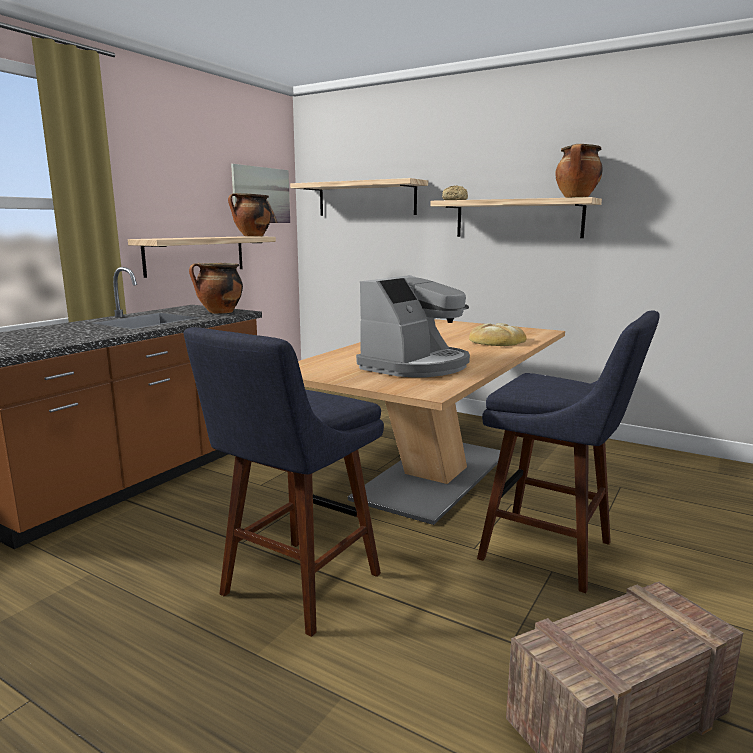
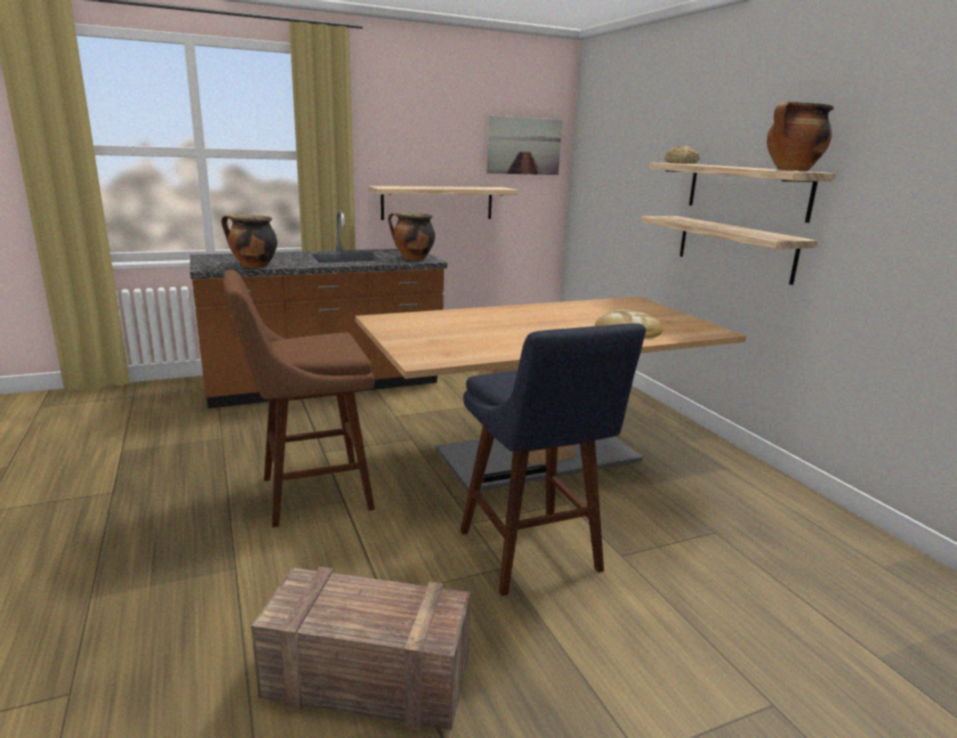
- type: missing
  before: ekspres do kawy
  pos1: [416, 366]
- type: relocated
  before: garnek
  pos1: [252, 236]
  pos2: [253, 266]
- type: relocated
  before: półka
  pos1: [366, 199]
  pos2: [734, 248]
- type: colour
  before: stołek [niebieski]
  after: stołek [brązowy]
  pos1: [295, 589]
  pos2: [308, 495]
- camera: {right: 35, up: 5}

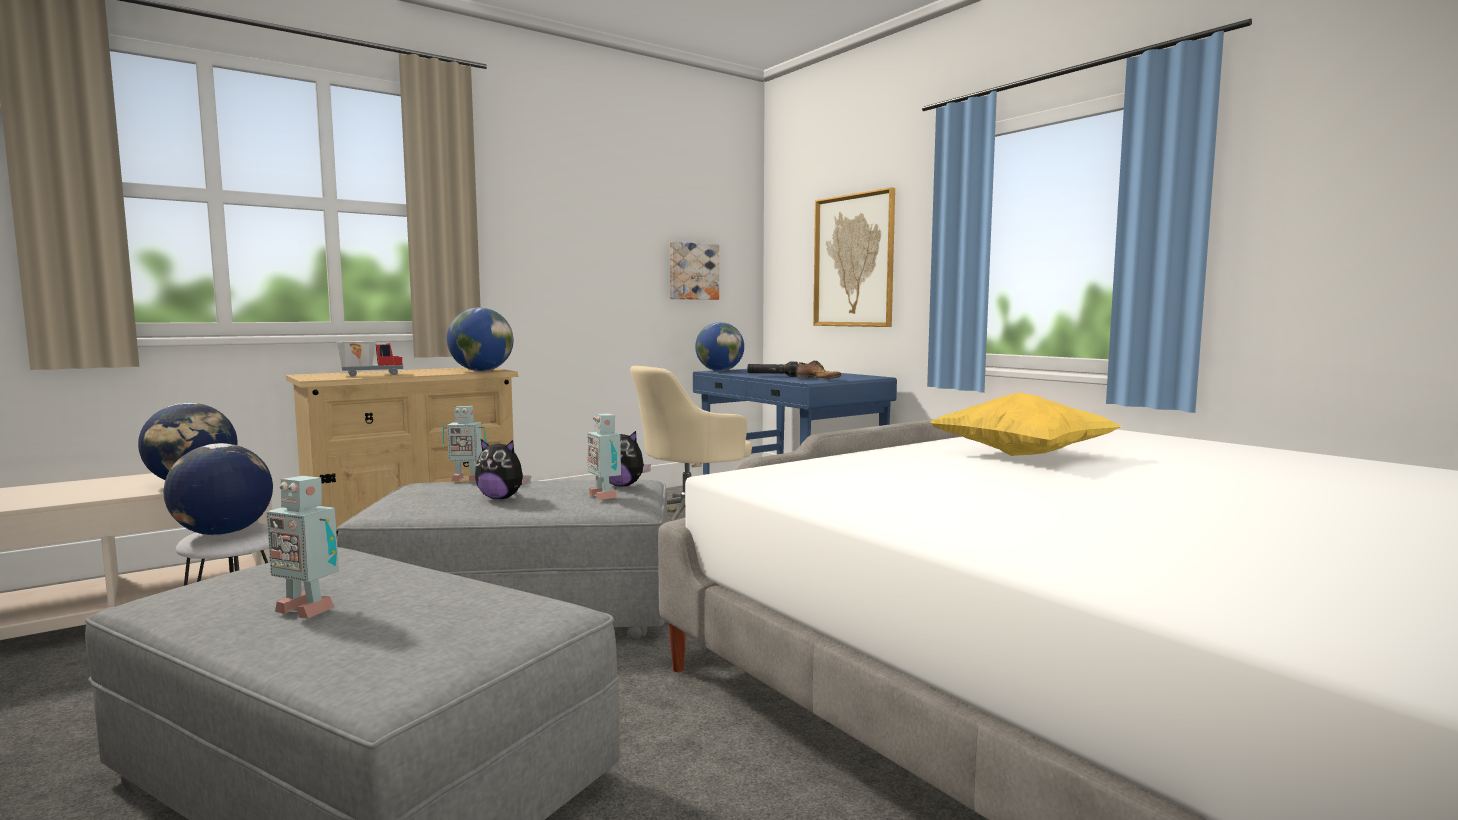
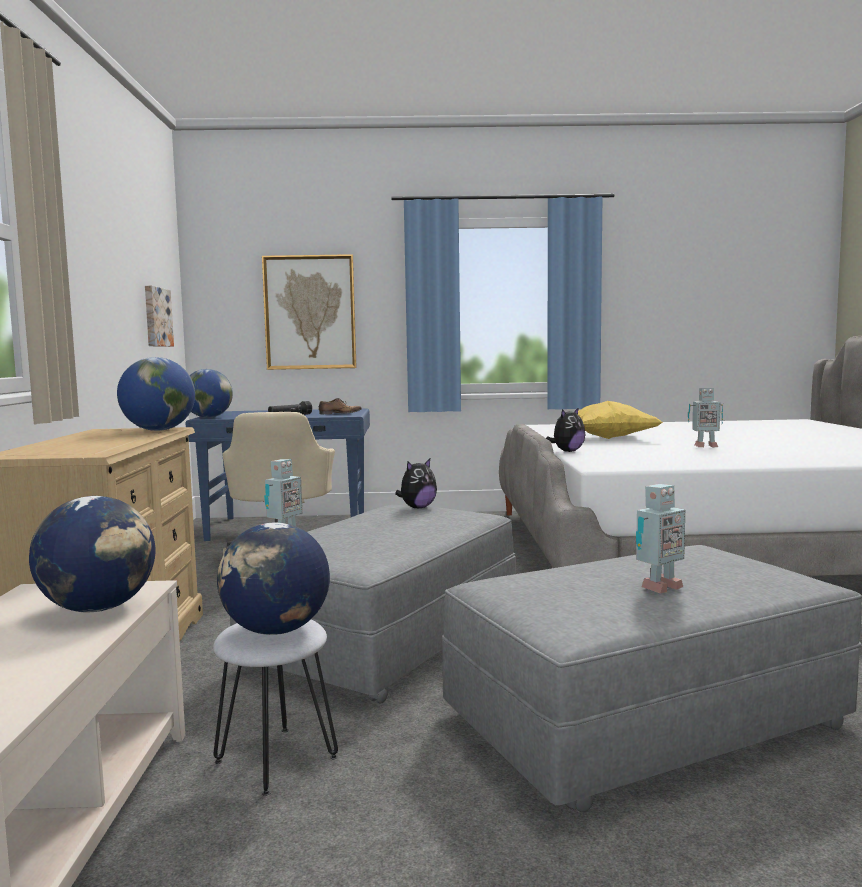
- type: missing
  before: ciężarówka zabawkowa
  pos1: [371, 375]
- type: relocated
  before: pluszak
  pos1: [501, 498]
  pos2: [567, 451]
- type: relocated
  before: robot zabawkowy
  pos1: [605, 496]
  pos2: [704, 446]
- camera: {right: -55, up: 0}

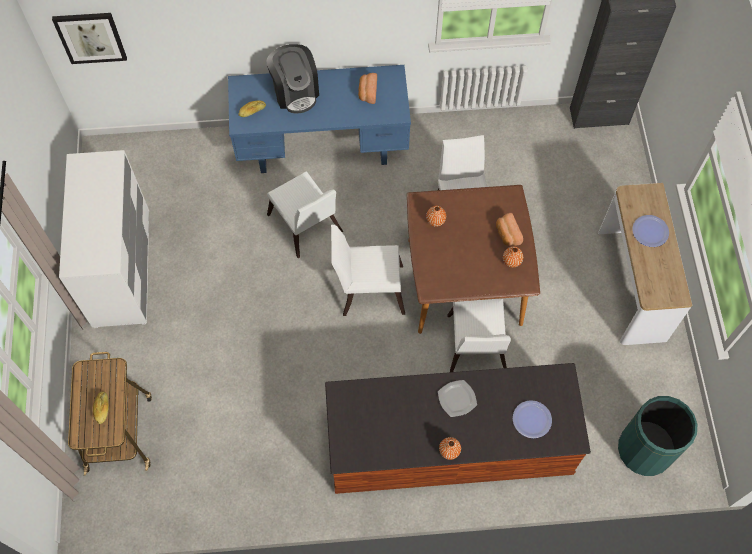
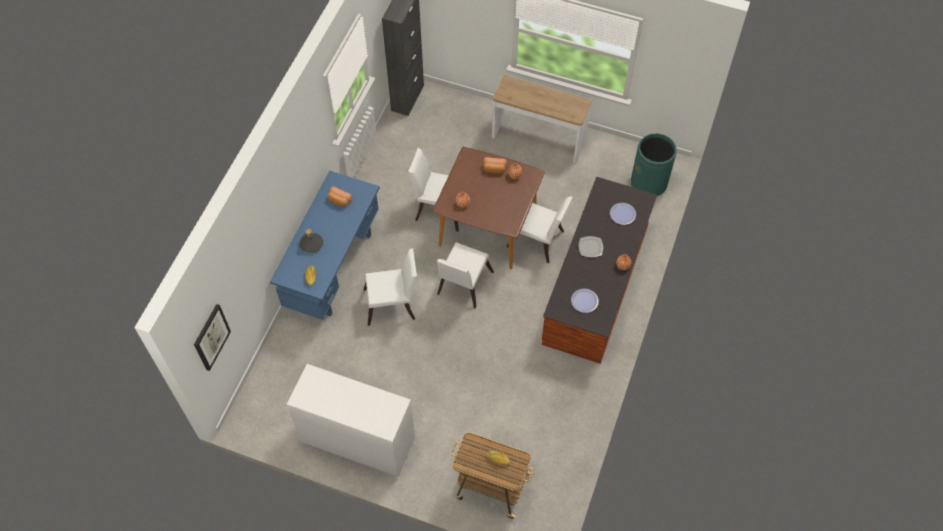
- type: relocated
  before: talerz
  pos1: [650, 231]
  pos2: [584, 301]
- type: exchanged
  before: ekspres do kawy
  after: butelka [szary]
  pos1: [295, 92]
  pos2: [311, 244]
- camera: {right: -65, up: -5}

• [WHAT YOU ARE ASKED TO DO]: Send back every line above exactly, skipping all pictures.

• [EXERCISE ANSWER]:
- type: missing
  before: ekspres do kawy
  pos1: [416, 366]
- type: relocated
  before: garnek
  pos1: [252, 236]
  pos2: [253, 266]
- type: relocated
  before: półka
  pos1: [366, 199]
  pos2: [734, 248]
- type: colour
  before: stołek [niebieski]
  after: stołek [brązowy]
  pos1: [295, 589]
  pos2: [308, 495]
- camera: {right: 35, up: 5}

- type: missing
  before: ciężarówka zabawkowa
  pos1: [371, 375]
- type: relocated
  before: pluszak
  pos1: [501, 498]
  pos2: [567, 451]
- type: relocated
  before: robot zabawkowy
  pos1: [605, 496]
  pos2: [704, 446]
- camera: {right: -55, up: 0}

- type: relocated
  before: talerz
  pos1: [650, 231]
  pos2: [584, 301]
- type: exchanged
  before: ekspres do kawy
  after: butelka [szary]
  pos1: [295, 92]
  pos2: [311, 244]
- camera: {right: -65, up: -5}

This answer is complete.